(Data begins)
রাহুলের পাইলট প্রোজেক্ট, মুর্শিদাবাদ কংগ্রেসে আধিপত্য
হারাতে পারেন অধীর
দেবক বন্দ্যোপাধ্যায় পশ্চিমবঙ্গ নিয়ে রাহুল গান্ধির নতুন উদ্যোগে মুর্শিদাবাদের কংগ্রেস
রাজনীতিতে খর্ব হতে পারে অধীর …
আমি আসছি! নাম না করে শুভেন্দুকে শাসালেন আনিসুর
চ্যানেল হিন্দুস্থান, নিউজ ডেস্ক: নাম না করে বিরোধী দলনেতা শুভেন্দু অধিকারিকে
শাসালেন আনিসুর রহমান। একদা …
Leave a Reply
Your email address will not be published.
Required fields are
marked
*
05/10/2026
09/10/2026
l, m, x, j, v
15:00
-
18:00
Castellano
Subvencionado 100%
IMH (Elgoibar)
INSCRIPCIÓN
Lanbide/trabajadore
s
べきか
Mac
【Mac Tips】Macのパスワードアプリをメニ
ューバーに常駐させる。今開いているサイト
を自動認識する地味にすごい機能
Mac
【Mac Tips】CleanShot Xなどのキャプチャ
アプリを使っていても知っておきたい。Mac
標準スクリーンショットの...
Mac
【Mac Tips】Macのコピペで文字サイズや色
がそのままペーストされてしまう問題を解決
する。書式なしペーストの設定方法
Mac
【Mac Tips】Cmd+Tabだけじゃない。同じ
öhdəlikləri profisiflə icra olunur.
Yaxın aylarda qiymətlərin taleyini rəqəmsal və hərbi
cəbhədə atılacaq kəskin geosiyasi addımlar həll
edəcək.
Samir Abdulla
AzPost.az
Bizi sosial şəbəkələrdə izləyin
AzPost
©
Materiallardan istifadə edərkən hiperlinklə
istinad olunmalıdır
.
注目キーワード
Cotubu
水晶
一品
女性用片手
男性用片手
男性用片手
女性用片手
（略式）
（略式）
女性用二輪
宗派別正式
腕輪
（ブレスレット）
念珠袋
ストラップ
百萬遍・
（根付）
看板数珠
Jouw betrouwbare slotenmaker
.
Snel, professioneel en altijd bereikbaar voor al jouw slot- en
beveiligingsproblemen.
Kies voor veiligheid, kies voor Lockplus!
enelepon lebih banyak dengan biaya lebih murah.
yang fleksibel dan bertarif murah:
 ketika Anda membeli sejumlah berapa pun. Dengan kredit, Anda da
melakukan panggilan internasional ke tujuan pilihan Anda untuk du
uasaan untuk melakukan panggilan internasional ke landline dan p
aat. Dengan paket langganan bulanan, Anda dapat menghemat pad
(Data ends)
Identify every line above with the string "Tips" in it. Copy those lines.

【Mac Tips】Macのパスワードアプリをメニ
【Mac Tips】CleanShot Xなどのキャプチャ
【Mac Tips】Macのコピペで文字サイズや色
【Mac Tips】Cmd+Tabだけじゃない。同じ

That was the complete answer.